Both the Republic and Princeton sites are part of a larger fossil site system collectively known as the Eocene Okanagan Highlands. The highlands, including the Early Eocene formations between Driftwood Canyon at the north and Republic at the south, have been described as one of the "Great Canadian Lagerstätten" based on the diversity, quality and unique nature of the paleofloral and paleofaunal biotas that are preserved. The highlands temperate biome preserved across a large transect of lakes recorded many of the earliest appearances of modern genera, while also documenting the last stands of ancient lines. The warm temperate highland floras in association with downfaulted lacustrine basins and active volcanism are noted to have no exact modern equivalents. This is due to the more seasonally equitable conditions of the Early Eocene, resulting in much lower seasonal temperature shifts. However, the highlands have been compared to the upland ecological islands in the Virunga Mountains within the Albertine Rift of the African rift valley.

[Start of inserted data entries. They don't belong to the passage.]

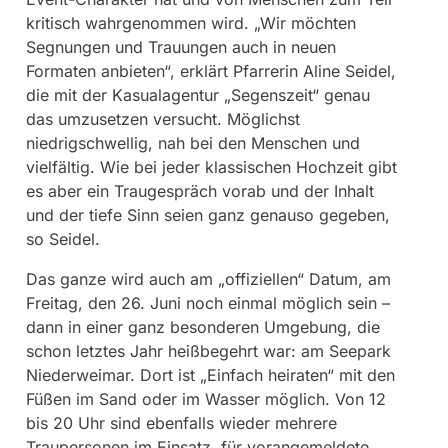
kritisch wahrgenommen wird. „Wir möchten
Segnungen und Trauungen auch in neuen
Formaten anbieten“, erklärt Pfarrerin Aline Seidel,
die mit der Kasualagentur „Segenszeit“ genau
das umzusetzen versucht. Möglichst
niedrigschwellig, nah bei den Menschen und
vielfältig. Wie bei jeder klassischen Hochzeit gibt
es aber ein Traugespräch vorab und der Inhalt
und der tiefe Sinn seien ganz genauso gegeben,
so Seidel.
Das ganze wird auch am „offiziellen“ Datum, am
Freitag, den 26. Juni noch einmal möglich sein –
dann in einer ganz besonderen Umgebung, die
schon letztes Jahr heißbegehrt war: am Seepark
Niederweimar. Dort ist „Einfach heiraten“ mit den
Füßen im Sand oder im Wasser möglich. Von 12
bis 20 Uhr sind ebenfalls wieder mehrere
Traupersonen im Einsatz, für vorangemeldete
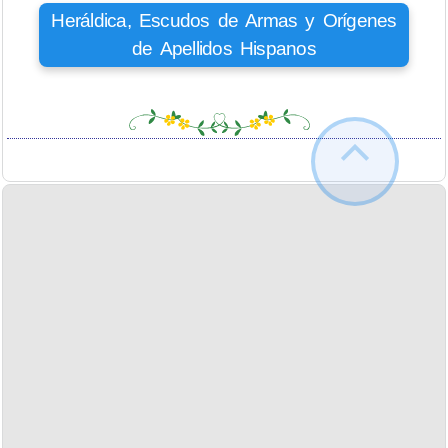
Heráldica, Escudos de Armas y Orígenes
de Apellidos Hispanos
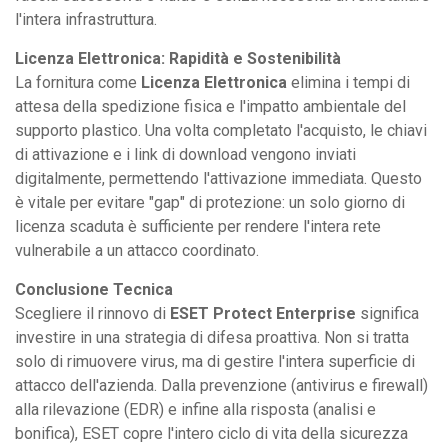
l'intera infrastruttura.
Licenza Elettronica: Rapidità e Sostenibilità
La fornitura come
Licenza Elettronica
elimina i tempi di
attesa della spedizione fisica e l'impatto ambientale del
supporto plastico. Una volta completato l'acquisto, le chiavi
di attivazione e i link di download vengono inviati
digitalmente, permettendo l'attivazione immediata. Questo
è vitale per evitare "gap" di protezione: un solo giorno di
licenza scaduta è sufficiente per rendere l'intera rete
vulnerabile a un attacco coordinato.
Conclusione Tecnica
Scegliere il rinnovo di
ESET Protect Enterprise
significa
investire in una strategia di difesa proattiva. Non si tratta
solo di rimuovere virus, ma di gestire l'intera superficie di
attacco dell'azienda. Dalla prevenzione (antivirus e firewall)
alla rilevazione (EDR) e infine alla risposta (analisi e
bonifica), ESET copre l'intero ciclo di vita della sicurezza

The Republic and Princeton upland lake systems were surrounded by a warm temperate ecosystem with nearby volcanism. The highlands likely had a mesic upper microthermal to lower mesothermal climate, in which winter temperatures rarely dropped low enough for snow, and which were seasonably equitable. The paleoforests surrounding the lakes have been described as precursors to the modern temperate broadleaf and mixed forests of Eastern North America and Eastern Asia. Based on the fossil biotas the lakes were higher and cooler than the coeval coastal forests preserved in the Puget Group and Chuckanut Formation of Western Washington, which are described as lowland tropical forest ecosystems. Estimates of the paleoelevation range between 0.7-1.2 km higher than the coastal forests. This is consistent with the paleoelevation estimates for the lake systems, which range between 1.1-2.9 km, which is similar to the modern elevation 0.8 km, but higher.

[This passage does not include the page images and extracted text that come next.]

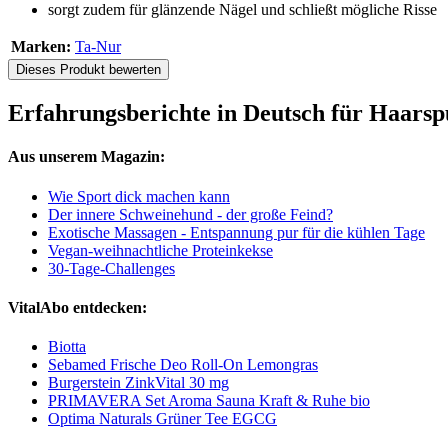
sorgt zudem für glänzende Nägel und schließt mögliche Risse
Marken:
Ta-Nur
Dieses Produkt bewerten
Erfahrungsberichte in Deutsch für Haarsp
Aus unserem Magazin:
Wie Sport dick machen kann
Der innere Schweinehund - der große Feind?
Exotische Massagen - Entspannung pur für die kühlen Tage
Vegan-weihnachtliche Proteinkekse
30-Tage-Challenges
VitalAbo entdecken:
Biotta
Sebamed Frische Deo Roll-On Lemongras
Burgerstein ZinkVital 30 mg
PRIMAVERA Set Aroma Sauna Kraft & Ruhe bio
Optima Naturals Grüner Tee EGCG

Estimates of the mean annual temperature have been derived from climate leaf analysis multivariate program (CLAMP) and leaf margin analysis (LMA) of the Republic and Princeton paleofloras. The CLAMP results after multiple linear regressions for Republic gave a mean annual temperature of approximately 8.0 C, with the LMA giving 9.2 ± 2.0 C. CLAMP results from Princeton returned the lower 5.1 C, confirmed by the LMA with a mean annual temperature of 5.1 ± 2.2 C. Both Formations are lower than the mean annual temperature estimates given for the coastal Puget Group, which is estimated to have been between 15–18.6 C. The bioclimatic analysis for Republic and Princeton suggests mean annual precipitation amounts of 115 ± 39 cm and 114 ± 42 cm respectively.